さっきナーバスにさせてしまったのは俺の所為なんだから、したいようにさせてやる。
エマの舌が這い回る度に俺の中の欲情は滾り、その上エマが自分で中まで解すのを鑑賞させていただくというサービスっぷりに、俺のモヤモヤとした罪悪感はどこかに流れていってしまった。

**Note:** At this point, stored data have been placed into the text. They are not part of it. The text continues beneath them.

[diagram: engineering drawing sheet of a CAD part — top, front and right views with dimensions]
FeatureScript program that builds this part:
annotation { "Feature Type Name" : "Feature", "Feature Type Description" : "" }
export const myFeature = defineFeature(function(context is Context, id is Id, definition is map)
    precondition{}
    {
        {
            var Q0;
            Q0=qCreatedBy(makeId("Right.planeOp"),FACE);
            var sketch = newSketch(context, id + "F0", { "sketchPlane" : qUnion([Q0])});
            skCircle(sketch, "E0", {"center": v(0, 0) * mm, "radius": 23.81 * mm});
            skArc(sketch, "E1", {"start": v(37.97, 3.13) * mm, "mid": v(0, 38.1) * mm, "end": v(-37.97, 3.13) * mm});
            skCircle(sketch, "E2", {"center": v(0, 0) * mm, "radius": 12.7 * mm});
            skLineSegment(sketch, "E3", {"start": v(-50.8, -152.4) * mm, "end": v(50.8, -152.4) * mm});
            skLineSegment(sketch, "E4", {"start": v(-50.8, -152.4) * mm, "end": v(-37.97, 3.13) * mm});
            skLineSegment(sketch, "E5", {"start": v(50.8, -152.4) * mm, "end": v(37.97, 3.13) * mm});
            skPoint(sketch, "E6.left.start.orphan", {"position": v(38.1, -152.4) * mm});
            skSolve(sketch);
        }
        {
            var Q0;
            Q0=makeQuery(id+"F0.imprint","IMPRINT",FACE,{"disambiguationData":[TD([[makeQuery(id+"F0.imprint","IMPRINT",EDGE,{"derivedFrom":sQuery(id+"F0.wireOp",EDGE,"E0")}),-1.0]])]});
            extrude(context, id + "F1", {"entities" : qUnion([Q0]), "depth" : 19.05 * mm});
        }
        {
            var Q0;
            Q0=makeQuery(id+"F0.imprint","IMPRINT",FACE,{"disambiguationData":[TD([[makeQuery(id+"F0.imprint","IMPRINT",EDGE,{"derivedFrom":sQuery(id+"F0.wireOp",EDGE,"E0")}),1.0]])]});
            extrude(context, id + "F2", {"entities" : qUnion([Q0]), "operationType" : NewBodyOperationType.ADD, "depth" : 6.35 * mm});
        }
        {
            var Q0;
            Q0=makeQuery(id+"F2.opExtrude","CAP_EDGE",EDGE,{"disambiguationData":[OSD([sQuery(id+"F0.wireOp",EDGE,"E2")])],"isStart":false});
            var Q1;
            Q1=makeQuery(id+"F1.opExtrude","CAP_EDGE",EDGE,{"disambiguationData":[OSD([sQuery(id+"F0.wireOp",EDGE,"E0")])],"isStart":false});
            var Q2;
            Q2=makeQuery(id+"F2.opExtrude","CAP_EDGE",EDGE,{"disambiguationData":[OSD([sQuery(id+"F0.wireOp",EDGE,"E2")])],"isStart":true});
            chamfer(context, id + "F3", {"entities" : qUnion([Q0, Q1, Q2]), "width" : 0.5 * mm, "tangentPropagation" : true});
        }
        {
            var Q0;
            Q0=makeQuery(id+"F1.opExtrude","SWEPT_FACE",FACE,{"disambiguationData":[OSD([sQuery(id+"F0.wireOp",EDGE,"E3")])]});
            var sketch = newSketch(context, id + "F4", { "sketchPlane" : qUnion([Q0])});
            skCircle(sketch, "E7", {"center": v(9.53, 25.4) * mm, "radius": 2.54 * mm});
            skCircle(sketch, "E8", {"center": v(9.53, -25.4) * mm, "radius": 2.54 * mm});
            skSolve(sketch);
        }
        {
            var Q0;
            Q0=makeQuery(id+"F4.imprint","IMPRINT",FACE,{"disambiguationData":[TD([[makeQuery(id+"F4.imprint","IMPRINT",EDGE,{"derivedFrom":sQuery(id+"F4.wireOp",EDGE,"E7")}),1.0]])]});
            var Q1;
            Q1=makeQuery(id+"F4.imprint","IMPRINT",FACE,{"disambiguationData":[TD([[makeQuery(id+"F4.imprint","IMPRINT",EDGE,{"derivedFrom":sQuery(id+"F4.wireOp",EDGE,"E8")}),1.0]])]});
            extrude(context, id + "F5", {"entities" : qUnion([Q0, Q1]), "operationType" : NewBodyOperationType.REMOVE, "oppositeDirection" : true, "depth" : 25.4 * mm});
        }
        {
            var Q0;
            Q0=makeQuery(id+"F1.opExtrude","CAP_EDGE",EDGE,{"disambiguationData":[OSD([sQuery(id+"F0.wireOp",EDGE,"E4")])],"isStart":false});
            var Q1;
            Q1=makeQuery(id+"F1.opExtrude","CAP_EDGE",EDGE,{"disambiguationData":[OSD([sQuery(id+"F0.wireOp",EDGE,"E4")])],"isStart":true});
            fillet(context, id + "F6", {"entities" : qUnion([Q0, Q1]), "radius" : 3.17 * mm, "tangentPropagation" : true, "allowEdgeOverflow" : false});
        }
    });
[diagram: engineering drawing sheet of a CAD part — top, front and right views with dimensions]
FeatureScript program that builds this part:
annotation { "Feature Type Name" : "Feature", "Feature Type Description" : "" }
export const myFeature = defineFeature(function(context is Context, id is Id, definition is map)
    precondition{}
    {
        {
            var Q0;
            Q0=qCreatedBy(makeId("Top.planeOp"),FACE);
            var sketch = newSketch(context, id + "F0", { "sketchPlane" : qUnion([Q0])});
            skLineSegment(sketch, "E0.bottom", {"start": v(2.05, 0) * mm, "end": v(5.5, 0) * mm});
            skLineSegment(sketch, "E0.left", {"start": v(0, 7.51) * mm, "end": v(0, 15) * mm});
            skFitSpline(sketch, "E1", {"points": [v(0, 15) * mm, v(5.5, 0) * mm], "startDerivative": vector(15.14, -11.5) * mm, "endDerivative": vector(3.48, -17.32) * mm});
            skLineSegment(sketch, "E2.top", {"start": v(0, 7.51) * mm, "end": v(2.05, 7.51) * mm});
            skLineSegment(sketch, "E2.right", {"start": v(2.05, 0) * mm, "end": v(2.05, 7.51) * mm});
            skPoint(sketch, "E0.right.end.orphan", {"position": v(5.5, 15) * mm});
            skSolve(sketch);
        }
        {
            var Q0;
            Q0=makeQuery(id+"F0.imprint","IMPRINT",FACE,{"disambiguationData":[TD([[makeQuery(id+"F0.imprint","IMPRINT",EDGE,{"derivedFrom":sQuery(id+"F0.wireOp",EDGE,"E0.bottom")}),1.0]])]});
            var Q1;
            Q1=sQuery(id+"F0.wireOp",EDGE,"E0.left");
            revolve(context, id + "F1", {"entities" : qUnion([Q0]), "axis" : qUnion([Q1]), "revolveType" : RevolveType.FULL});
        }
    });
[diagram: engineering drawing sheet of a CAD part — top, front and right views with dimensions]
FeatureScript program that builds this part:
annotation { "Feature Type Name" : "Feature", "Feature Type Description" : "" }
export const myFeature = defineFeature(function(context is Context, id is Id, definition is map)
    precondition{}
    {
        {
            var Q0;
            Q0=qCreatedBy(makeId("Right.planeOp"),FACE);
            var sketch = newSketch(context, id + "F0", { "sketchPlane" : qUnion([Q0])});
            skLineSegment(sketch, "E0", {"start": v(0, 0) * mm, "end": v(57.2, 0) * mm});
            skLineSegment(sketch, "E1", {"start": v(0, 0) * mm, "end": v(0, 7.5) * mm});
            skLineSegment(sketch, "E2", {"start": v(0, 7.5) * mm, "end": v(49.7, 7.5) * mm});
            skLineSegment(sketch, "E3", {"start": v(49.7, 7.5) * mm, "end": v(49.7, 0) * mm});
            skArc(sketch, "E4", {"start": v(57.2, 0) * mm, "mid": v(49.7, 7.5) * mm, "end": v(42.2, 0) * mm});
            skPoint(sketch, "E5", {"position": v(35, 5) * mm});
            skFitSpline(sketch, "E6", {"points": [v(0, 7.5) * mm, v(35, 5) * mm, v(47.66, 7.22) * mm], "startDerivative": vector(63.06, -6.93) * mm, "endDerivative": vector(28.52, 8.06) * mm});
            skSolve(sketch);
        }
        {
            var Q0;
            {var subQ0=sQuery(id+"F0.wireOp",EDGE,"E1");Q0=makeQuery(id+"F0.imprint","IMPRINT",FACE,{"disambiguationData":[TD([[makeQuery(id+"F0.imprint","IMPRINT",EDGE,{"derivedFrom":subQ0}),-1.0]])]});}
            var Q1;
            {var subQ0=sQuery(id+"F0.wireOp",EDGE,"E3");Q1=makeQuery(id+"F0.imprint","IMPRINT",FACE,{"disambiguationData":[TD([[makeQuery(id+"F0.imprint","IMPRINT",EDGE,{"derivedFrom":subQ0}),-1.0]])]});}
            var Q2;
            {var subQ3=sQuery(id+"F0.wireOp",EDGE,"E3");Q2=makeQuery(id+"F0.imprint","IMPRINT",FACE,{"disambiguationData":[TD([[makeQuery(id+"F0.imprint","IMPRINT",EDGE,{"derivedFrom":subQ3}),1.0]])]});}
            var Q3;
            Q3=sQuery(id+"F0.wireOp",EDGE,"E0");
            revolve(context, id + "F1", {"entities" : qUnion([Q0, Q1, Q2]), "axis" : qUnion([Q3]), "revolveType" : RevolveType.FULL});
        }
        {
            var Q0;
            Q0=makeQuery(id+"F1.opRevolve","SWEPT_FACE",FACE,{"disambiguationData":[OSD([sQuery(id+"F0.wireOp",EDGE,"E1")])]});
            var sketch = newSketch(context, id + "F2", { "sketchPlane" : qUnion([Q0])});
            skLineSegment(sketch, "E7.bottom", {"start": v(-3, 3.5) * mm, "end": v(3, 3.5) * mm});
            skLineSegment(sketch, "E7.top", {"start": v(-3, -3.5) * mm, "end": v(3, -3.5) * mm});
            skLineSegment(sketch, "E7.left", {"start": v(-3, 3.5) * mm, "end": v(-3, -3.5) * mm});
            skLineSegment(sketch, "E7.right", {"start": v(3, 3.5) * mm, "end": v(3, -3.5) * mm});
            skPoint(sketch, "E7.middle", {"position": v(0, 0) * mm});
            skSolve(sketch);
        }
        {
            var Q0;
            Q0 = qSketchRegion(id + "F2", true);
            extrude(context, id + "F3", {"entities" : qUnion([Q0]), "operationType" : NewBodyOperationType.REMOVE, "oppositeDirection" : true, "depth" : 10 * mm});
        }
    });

第二ラウンドはいつになくしっとりと情緒豊かで、大満足に終わった。
普段より情熱的に乱れたのに照れてか、恥ずかしそうにバスルームに消えてくエマを微笑ましく見送り、その視線の流れで時計を見てぎょっとした。

うわ。
これじゃ、帰って3時間も寝たらまた仕事に行かなきゃ・・・。

慌ててベッドから降りて、シャツを着込もうと手を伸ばした。

クローゼットの前の姿見に、背中が写ったのは偶然だった。

――――――――・・・!!??

「え・・・エマーっ!」

思わず大声で怒鳴ってバスルームに向かったら、中から心底可笑しそうな笑い声が聞こえてきた。


俺の背中には。
新しいサインがあった。
『EMMA』と。

キスマークで。

「刺青よりイイでしょ。ばいばい。また明日ね」

浴室に反響してるその声に、やられたことを悟るしかない。
ここまでこってりキスされてるのに、気付かなかった俺もマヌケだ。
仕方ないから俺は、意地っ張りで強がりな恋人に、ひねくれた嬉しがらせを贈ることにした。

「あーあ。責任とってもらわなきゃ」
「あ、怖」
「これじゃ暫く、エマとしかエッチできないからなぁ」
「――――それは残念」

返事に、ほんのわずかに間があったのに気をよくして、俺はわざと車のキーをチャラつかせながら声をかけた。

「愛してるよ」
「・・・・・・・・・うん」
「今度は、もっと可愛く『帰らないで』って言ってね」

その返事は待たずに、部屋を出る。
今は顔は見られたくないはずだから。

頭の中でスケジュールを確認しながら、次に泊まるときは、エマの胸に。
半月くらいは消えないような真っ赤なキスマークで、『LOVIN』と署名しようと、心に決めながら。

冬の深夜の切るような寒さの中、俺はひそかにほくそ笑んだ。



end



久々の不倫ネタ。暫く不倫書いてなかったから、ちょっとドキドキした。